Uma lenda da comédia que, quase meio século depois de Monty Python, ainda vive do humor como do ar que respira. Trump? "Ele é mais engraçado" do que um esquete do "Monty Python's Flying Circus", ironiza Terry Gilliam, um dos participantes da cult série cômica.
"Há anos que eu digo que teríamos um criminoso como presidente, chegamos lá", diz o também diretor em entrevista à AFP, por ocasião da estreia em Paris da ópera "Benvenuto Cellini", que ele dirige.
Para este iconoclasta que renunciou em 2006 a sua nacionalidade americana para protestar contra a política de George W. Bush, a presidência de Donald Trump é digna de um stand-up.
"É absurdo", diz ele, sentado em uma sala de ensaio na Opéra Bastille, onde sua versão da ópera de Hector Berlioz estará em cartaz de 17 de março a 14 de abril.
"Eu não acho que poderíamos fazer (uma esquete sobre Trump), a realidade de hoje é mais divertida!", garante o ex-membro do Monty Python.
"Para alguém que gosta de agitar as coisas, deve ser divertido porque ele muda tudo. Mas é um idiota", acrescenta, com o tom mais sério.
- 'Apolítico' -
"Tenho a impressão de viver em um mundo de pesadelo nesse momento, é estranho", afirma ele, conhecido por suas montagens surrealistas com o Monty Python e por seus filmes de humor negro ("Brazil - O filme", "Os bandidos do tempo", "O pescador de ilusões", "Os 12 Macacos").
"O mundo está tão louco que não podemos fazer nada. Eu me tornei apolítico", sorri o britânico, que afirma estar chocado com o Brexit.
O homem de 77 anos e cabelos grisalhos, comenta, no entanto, os debates que agitam o mundo, incluindo o escândalo Weinstein.
"Ele é um monstro, um bastardo", diz o ex-comediante sobre o produtor americano acusado de assédio, agressão sexual e estupro. Mas, ele acredita, o debate tornou-se "muito simplista, tornou-se um mundo de vítimas".
"Há pessoas que se beneficiaram. Conheço meninas que foram atrás de Harvey e que não eram vítimas", diz ele.

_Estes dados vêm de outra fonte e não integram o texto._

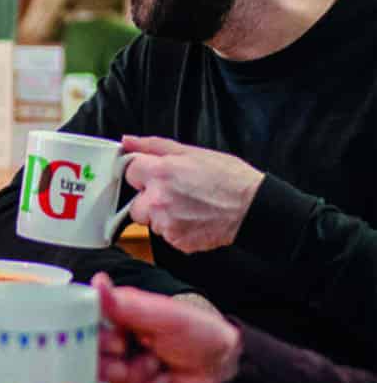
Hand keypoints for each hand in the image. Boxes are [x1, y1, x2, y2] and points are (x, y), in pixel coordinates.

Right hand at [92, 272, 241, 382]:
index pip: (82, 328)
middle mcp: (109, 342)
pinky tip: (162, 381)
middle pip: (88, 361)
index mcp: (113, 317)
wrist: (222, 365)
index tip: (118, 343)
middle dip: (115, 366)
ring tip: (158, 366)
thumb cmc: (196, 330)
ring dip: (137, 378)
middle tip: (138, 359)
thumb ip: (125, 303)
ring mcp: (117, 369)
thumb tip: (97, 281)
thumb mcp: (163, 314)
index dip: (96, 340)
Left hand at [120, 135, 263, 252]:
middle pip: (135, 204)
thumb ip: (153, 146)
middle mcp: (158, 199)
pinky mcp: (177, 241)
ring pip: (151, 221)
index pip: (129, 172)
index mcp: (160, 173)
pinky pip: (167, 236)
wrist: (253, 207)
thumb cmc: (228, 178)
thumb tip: (128, 141)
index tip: (156, 176)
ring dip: (163, 216)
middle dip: (149, 200)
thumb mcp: (192, 152)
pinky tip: (194, 219)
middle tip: (175, 194)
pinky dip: (177, 230)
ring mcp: (166, 223)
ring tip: (189, 207)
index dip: (143, 173)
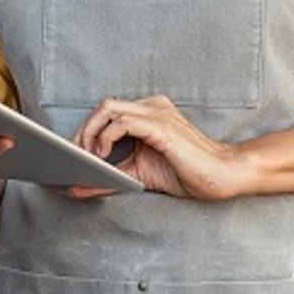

Hollywood nunca mudará, lamenta: "o poder se beneficia todo o tempo da situação, a questão é como você lida com esse poder".
Voltando a Trump, ele diz "achar 'engraçado' que alguém que se diz um 'pussy graber' (pessoa que pega na genitália das mulheres) caminhe tranquilamente. É impensável", em referência às declarações obscenas contra as mulheres proferidas pelo presidente americano.
- 'Livro de Dom Quixote' -
O diretor diz que odeia acima de tudo o fato de que as pessoas agora têm medo de dizer o que pensam: "Sinto pena por alguém como Matt Damon, que é um ser digno e que quando disse 'nem todos os homens são estupradores', foi completamente massacrado".
Se ele está politicamente desiludido, o diretor se diz aliviado do ponto de vista artístico. Seu filme amaldiçoado, "O homem que matou Dom Quixote", cujas filmagens foram adiadas por mais de 20 anos por problemas de dinheiro, saúde e clima, será lançado em breve.
"Estou livre!", exclama. "Fui prisioneiro de Dom Quixote por 25 anos (...) Tive medo de decepcionar, mas não é decepcionante", assegura sobre este filme dedicado à memória de Jean Rochefort e John Hurt, que interpretaram o herói.
Hoje, Terry Gilliam quer estar "obcecado com outra coisa sem saber bem o quê".
"Há filmes que eu quero fazer, talvez um musical ... talvez faça uma nova casa", brinca.
Ele não se refere muito aos anos de Monty Python, cujas sátiras ele chama de "visionárias" e "totalmente relevantes" ainda hoje.
Gilliam, cujos filmes muitas vezes denunciam o consumo excessivo, a burocracia e o controle das mentes, com a imaginação como o único meio de escapar, se diz pessimista.
Mesmo que, paradoxalmente, guarde a vontade de acreditar em um mundo melhor. "Vou cultivar meu jardim, é o que eu vou fazer ...", comenta o artista que "não consegue acreditar que já tem 77 anos".